Just how impatient have air travelers become and how important is it for airlines to don the mink glove and gently stroke the backs of their necks every time they start getting fidgety?
For British Airways, apparently important enough to be the first European airline to relax restrictions on using cell phones and other electronic devices while planes are taxiing after landing.
The airline has announced that starting July 1, passengers will be able to text, make phone calls, check emails and play with other electronic devices as soon as arriving aircraft land and taxi off the runway.
For passengers in Europe, the move means no more having to wait until the aircraft arrives at the terminal before shrieking "Yeah, I'm at the airport, we just landed!" into their phones.

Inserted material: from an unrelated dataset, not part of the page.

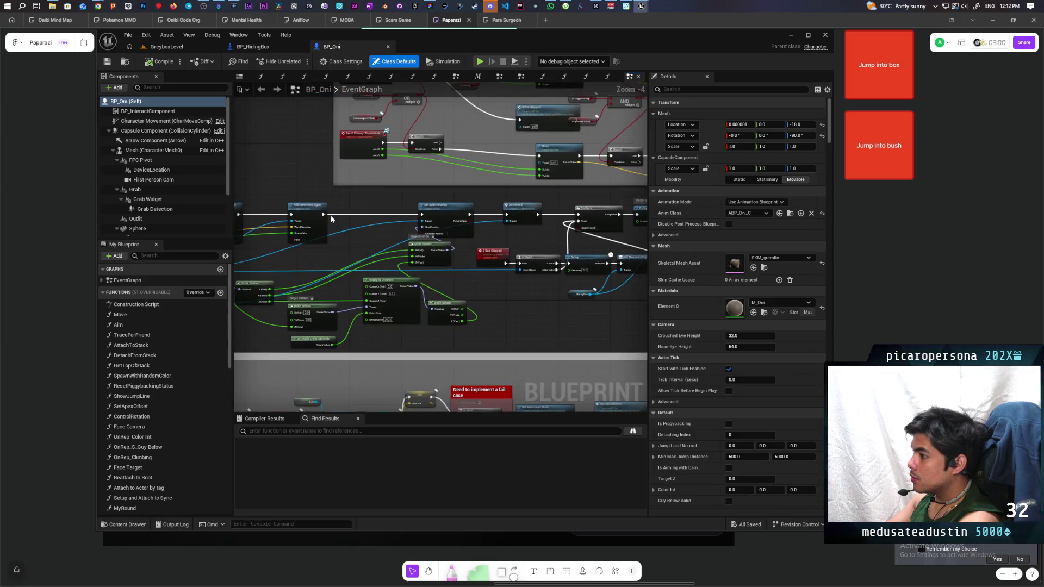
scroll(332, 219, up, 2)
drag(318, 213, 596, 216)
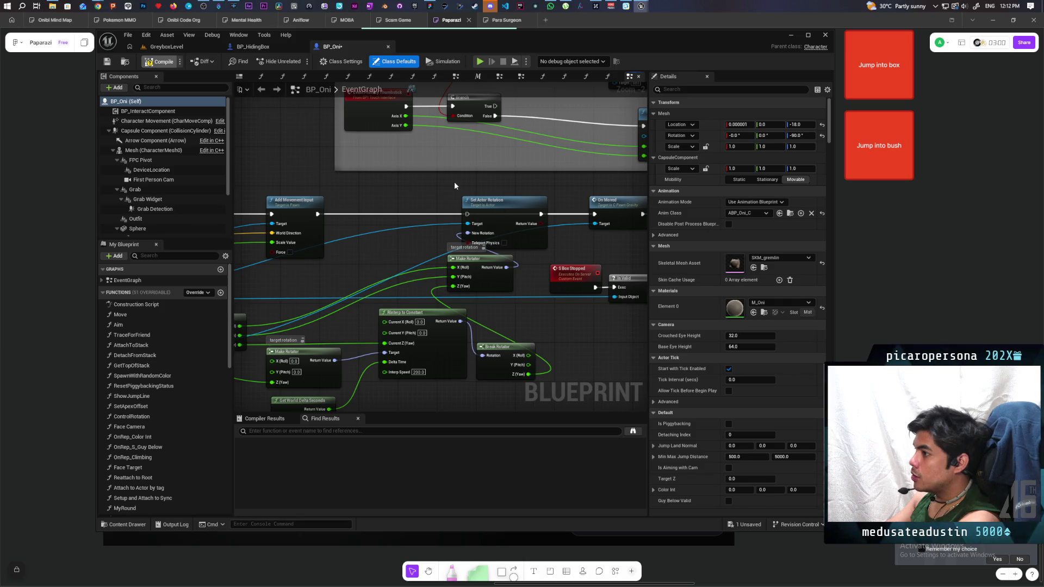
click(188, 46)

As anyone who flies knows, many passengers ignore the rules on cell phone use after arrival and use their electronics anyway.

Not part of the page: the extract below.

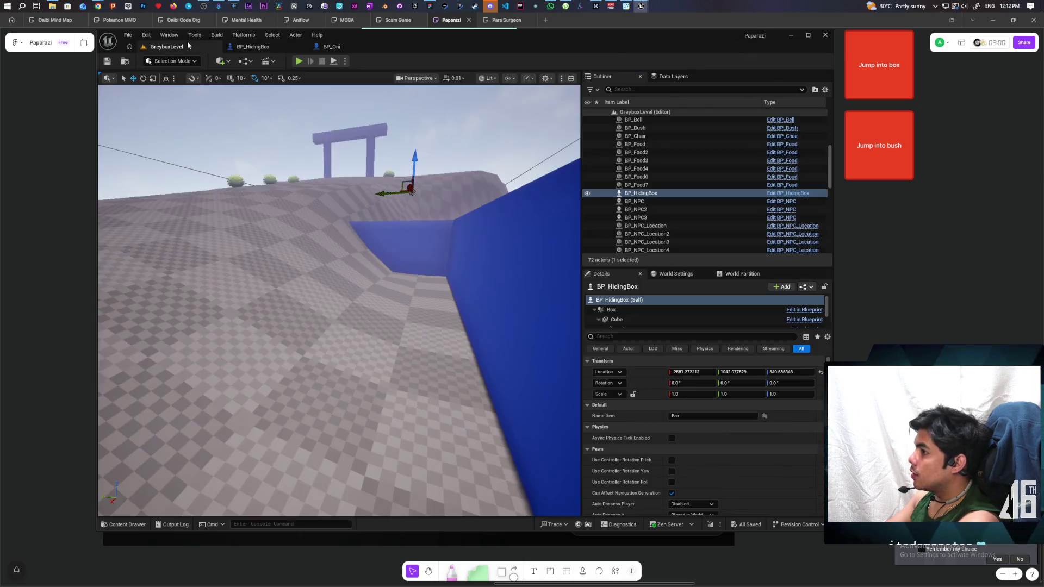
click(299, 61)
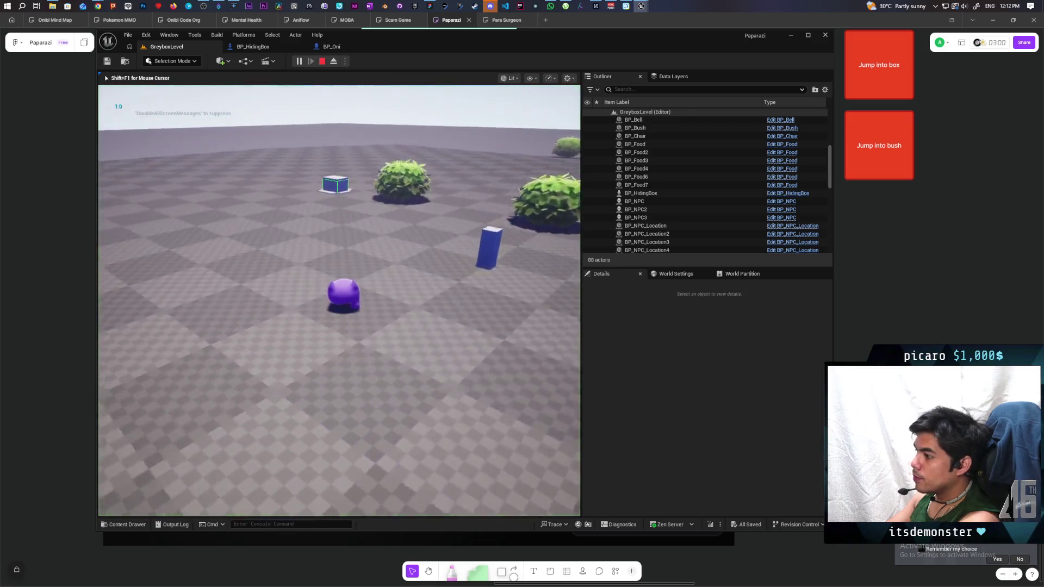
key(w)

But the new BA policy officially allows the practice. The policy will apply to BA flights around the world, not just the United Kingdom and Europe.
"Customers will no longer have the frustration of having to wait until their plane has arrived at the terminal building before being able to use their mobile phones and other hand held electronic devices," an empathetic airline spokesperson says.
"Now they'll have that extra time to phone ahead for that important business meeting, check their emails or make sure someone is there to meet them at the airport."
Still short of full phone privileges
The news will no doubt come as welcome relief to all those troublemakers who stand up and start rummaging through the overhead bin as soon as the wheels scrape tarmac.
This is still not allowed if you're in the air.
The new policy might represent a minor breakthrough in the ongoing "Why can't I use my phone on the plane?" global whinge-fest, but it still doesn't give passengers what they really want -- in-flight, in-your-face, full-on airborne phone privileges.
In the United States, using personal electronic devices below 10,000 feet is banned on most airlines.
While many airlines now offer Wi-Fi access via portable electronic devices, cellular voice and data services on U.S. airlines fall under a federal government ban.
There hasn't been any conclusive proof that devices such as phones and e-readers are a danger.
The U.S. Federal Aviation Administration has said it doesn't know of any aviation accidents linked to interference from personal electronic devices, and it released a report this week saying it would consider easing restrictions on the use of electronic devices in flights.
Its conclusions are due in September.
In 2012, Virgin Atlantic became the first British airline to permit calls on some flights.
In-flight phone service seems inevitable.
After that, if the airlines could just figure out a way to come around and clear away our empty food trays less than an hour after we're done eating, we might be able to relax.